Begin with the line containing "60: (125, 391, 5.39)" and end with the last line of the data below; return those lines exactly, and only those.

• • • • • • •

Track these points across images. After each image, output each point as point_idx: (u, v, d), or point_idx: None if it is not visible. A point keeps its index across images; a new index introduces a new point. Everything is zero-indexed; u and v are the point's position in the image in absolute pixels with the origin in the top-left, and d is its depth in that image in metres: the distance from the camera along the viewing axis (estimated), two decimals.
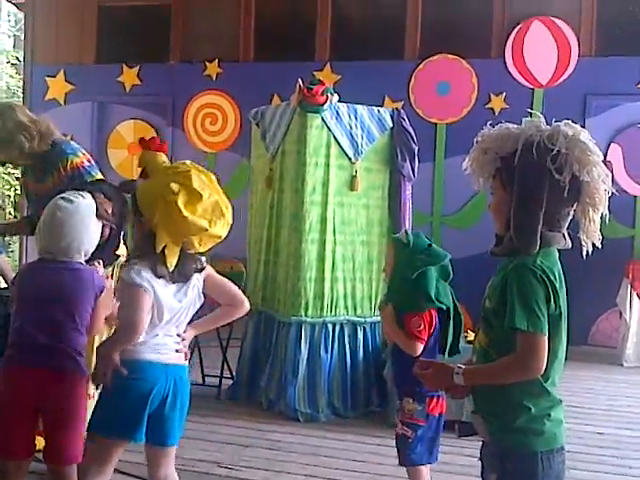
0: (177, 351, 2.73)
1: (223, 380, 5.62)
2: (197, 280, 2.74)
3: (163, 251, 2.59)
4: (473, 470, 2.31)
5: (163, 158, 2.76)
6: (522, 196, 2.04)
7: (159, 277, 2.59)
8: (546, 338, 1.99)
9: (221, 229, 2.68)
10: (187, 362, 2.79)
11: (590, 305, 8.27)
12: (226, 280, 2.88)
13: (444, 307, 3.27)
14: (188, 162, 2.70)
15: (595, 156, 2.07)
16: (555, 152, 2.02)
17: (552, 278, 2.03)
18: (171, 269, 2.61)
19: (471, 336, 4.95)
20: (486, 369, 2.12)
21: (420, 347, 3.17)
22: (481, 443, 2.23)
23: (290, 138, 5.33)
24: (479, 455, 2.24)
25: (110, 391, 2.58)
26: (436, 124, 8.55)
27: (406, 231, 3.39)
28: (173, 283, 2.65)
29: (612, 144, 8.18)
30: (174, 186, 2.56)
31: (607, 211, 2.11)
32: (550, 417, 2.07)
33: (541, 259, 2.04)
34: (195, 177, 2.61)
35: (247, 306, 2.87)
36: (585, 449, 4.65)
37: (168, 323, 2.67)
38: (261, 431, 4.79)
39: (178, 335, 2.74)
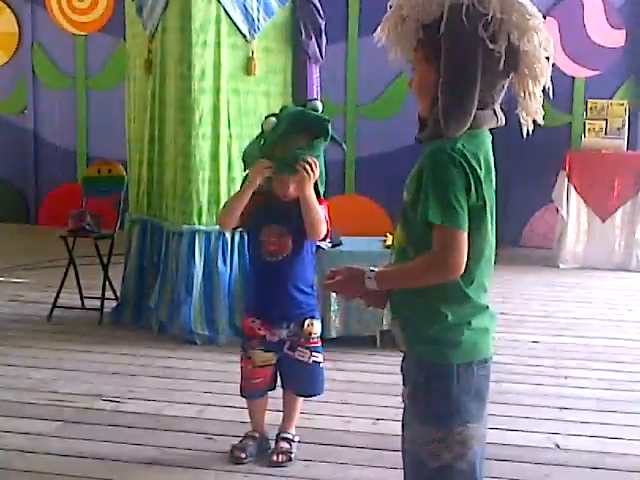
0: None
1: (105, 302, 5.55)
2: None
3: None
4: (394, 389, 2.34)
5: None
6: (451, 72, 1.98)
7: None
8: (465, 234, 1.98)
9: None
10: None
11: (523, 202, 8.51)
12: None
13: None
14: None
15: (535, 19, 2.01)
16: (488, 17, 1.95)
17: (474, 164, 1.99)
18: None
19: (390, 240, 5.01)
20: (400, 270, 2.11)
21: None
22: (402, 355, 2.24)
23: (171, 12, 5.12)
24: (400, 368, 2.25)
25: None
26: None
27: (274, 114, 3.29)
28: None
29: (547, 17, 8.24)
30: None
31: (550, 83, 2.06)
32: (470, 325, 2.07)
33: (463, 142, 2.00)
34: None
35: None
36: (519, 360, 4.83)
37: None
38: (151, 357, 4.77)
39: None
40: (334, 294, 4.50)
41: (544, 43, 2.03)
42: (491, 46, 1.97)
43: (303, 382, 3.40)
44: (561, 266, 7.73)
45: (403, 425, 2.23)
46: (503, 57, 1.99)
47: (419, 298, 2.08)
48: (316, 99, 3.28)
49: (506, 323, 5.53)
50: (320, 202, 3.22)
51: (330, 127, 3.17)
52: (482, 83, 2.00)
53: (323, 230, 3.19)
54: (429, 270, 2.02)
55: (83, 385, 4.28)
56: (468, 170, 1.98)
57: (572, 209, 7.72)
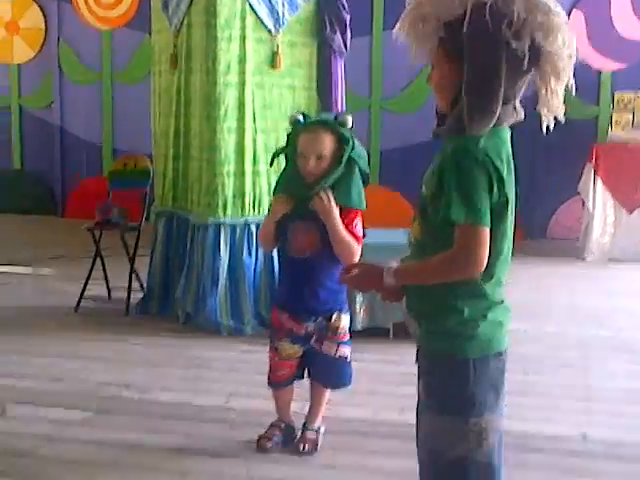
0: None
1: (132, 294, 5.63)
2: None
3: None
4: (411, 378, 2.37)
5: None
6: (476, 71, 2.00)
7: None
8: (488, 231, 2.00)
9: None
10: None
11: (549, 194, 8.50)
12: None
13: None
14: None
15: (559, 18, 2.02)
16: (512, 17, 1.97)
17: (497, 162, 2.02)
18: None
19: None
20: (420, 266, 2.13)
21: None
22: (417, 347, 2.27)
23: (197, 8, 5.17)
24: (415, 360, 2.28)
25: None
26: None
27: (303, 113, 3.31)
28: None
29: (573, 10, 8.21)
30: None
31: (572, 80, 2.08)
32: (486, 318, 2.10)
33: (485, 140, 2.02)
34: None
35: None
36: (546, 351, 4.84)
37: None
38: (177, 347, 4.84)
39: None
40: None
41: (568, 41, 2.04)
42: (514, 45, 1.98)
43: (329, 375, 3.42)
44: (587, 258, 7.71)
45: (418, 417, 2.27)
46: (526, 56, 2.01)
47: (436, 293, 2.11)
48: (346, 113, 3.28)
49: (532, 315, 5.54)
50: (354, 215, 3.21)
51: (351, 150, 3.17)
52: (505, 81, 2.02)
53: (353, 258, 3.14)
54: (451, 267, 2.04)
55: (111, 375, 4.35)
56: (491, 168, 2.01)
57: (598, 201, 7.69)
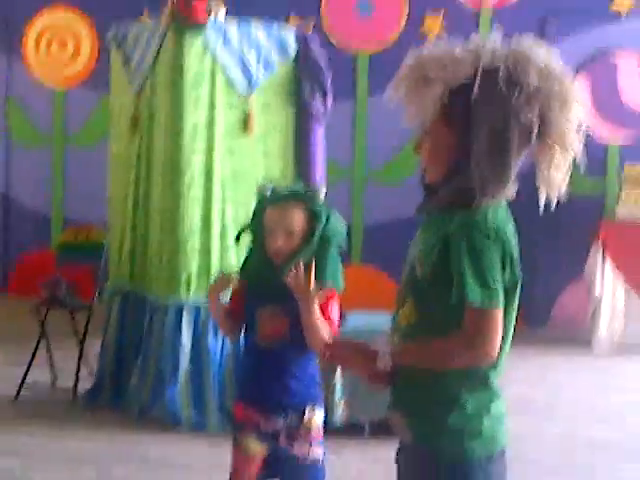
0: None
1: (80, 381, 5.58)
2: None
3: None
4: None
5: None
6: (488, 139, 2.05)
7: None
8: (502, 313, 2.04)
9: None
10: None
11: (551, 278, 8.53)
12: None
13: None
14: None
15: (574, 87, 2.10)
16: (525, 85, 2.04)
17: (506, 238, 2.07)
18: None
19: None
20: (424, 348, 2.14)
21: None
22: (398, 446, 2.27)
23: (162, 66, 5.29)
24: (395, 460, 2.28)
25: None
26: (356, 53, 8.67)
27: (271, 184, 3.32)
28: None
29: (577, 76, 8.42)
30: None
31: (581, 154, 2.13)
32: (489, 413, 2.11)
33: (491, 213, 2.07)
34: None
35: None
36: (550, 455, 4.83)
37: None
38: (131, 444, 4.80)
39: None
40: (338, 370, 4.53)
41: (581, 114, 2.12)
42: (524, 114, 2.04)
43: None
44: (595, 349, 7.72)
45: None
46: (536, 127, 2.07)
47: (435, 383, 2.12)
48: (319, 185, 3.29)
49: (534, 412, 5.55)
50: (330, 297, 3.17)
51: (325, 225, 3.15)
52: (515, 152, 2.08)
53: None
54: (462, 352, 2.06)
55: (54, 475, 4.31)
56: (503, 245, 2.06)
57: (607, 285, 7.72)
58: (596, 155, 8.29)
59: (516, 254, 2.10)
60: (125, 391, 5.39)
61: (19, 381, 5.63)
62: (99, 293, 5.79)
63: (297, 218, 3.13)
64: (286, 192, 3.26)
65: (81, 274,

• • • • • • •

- _SOLUTION TO THIS EXERCISE_:
60: (125, 391, 5.39)
61: (19, 381, 5.63)
62: (99, 293, 5.79)
63: (297, 218, 3.13)
64: (286, 192, 3.26)
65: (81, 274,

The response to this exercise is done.